I want to solve the decision subset sum problem, so finding if a given set of integers has a subset that adds up to some T.
In the algorithm ordered arrays are sequentially searched through using the binary search algorithm.
I want to know whatbthe runtime of the algorithm is. i imagine its pseudo polynomial but i am not sure
Consider an ordered set S of integers [S1,S2,S3,...,Sn]
The algorithm i want to use will perform sums of particular combinations of elements. Note the array is never actually stored. You can assume that the binary search is an effective method because the sets of sums are ordered. So you are always performing at most log_2(n)sums
First consider the ordered array [S1+ S2, S1+S3,...,S1+Sn] And binary search through these sums to see if T is equal to any of the elements. Because the array is ordered, the binary search is effective
Then consider the array [S2+ S3, S2 +S4,...,S2+Sn] And similarly binary search through that.
Repeat this process until you have exhausted through all possible Sx up to Sn-1 in this way .
Then the algorithm will move onto a second loop which will start with a condensed set of [(S1+ S2)+ S3, (S1+S2) + S4,...,(S1+S2) + Sn] Again we can check fora sum T in this array using a binary search because she set is ordered .
Repeat this binary search for the next array im the sequence with the form [(S1+ S3)+ S4, (S1+S3) + S5,...,(S1+S3) + Sn]
repeat for all (S1+ Sx)+ Sn until x = n-1
Then the next array to consider is [(S2+ S3)+ S4, (S2+S3) + S5,...,(S2+S3) + Sn]
and then [(S2+ S4)+ S5, (S2+S4) + S6,...,(S2+S4) + Sn]
and so in the same manner.
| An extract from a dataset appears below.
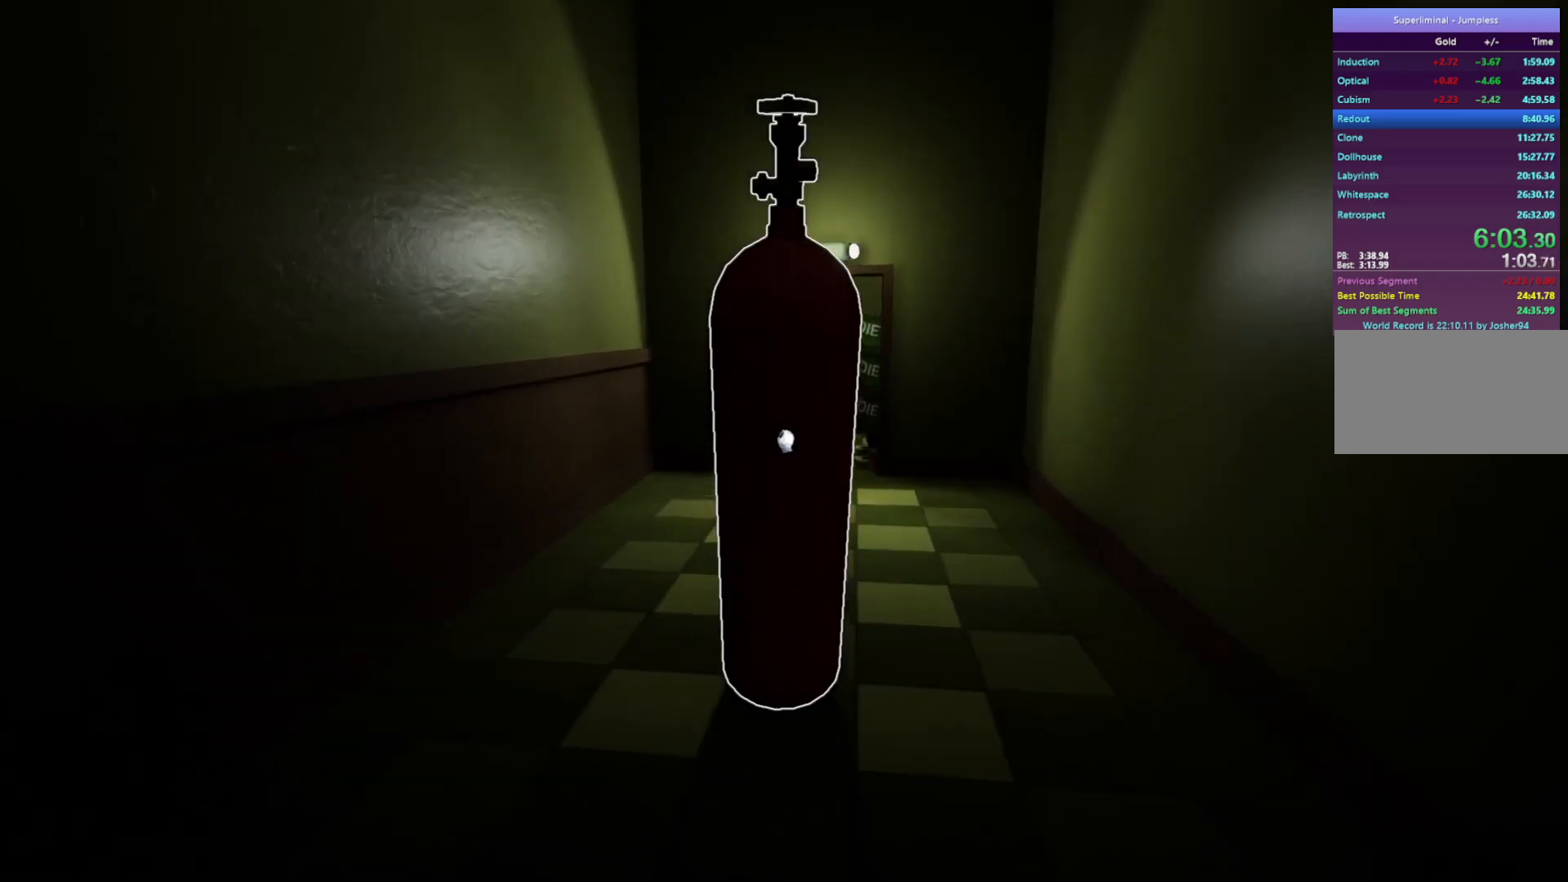
{"keys": ["w"], "mouse": [], "events": []}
This way you exhaust all the possoble 3 element sum combinations
You can the repeat for all the possible 4 element sum combinations in the same way starting with [(S1+S2+ S3)+ S4, S1+S2+ S3)+ S5,....,S1+S2+ S3)+ Sn]
and in this way you can iterate through all possible subsets.
I tried using chatgpt to analyse the run-time and failed.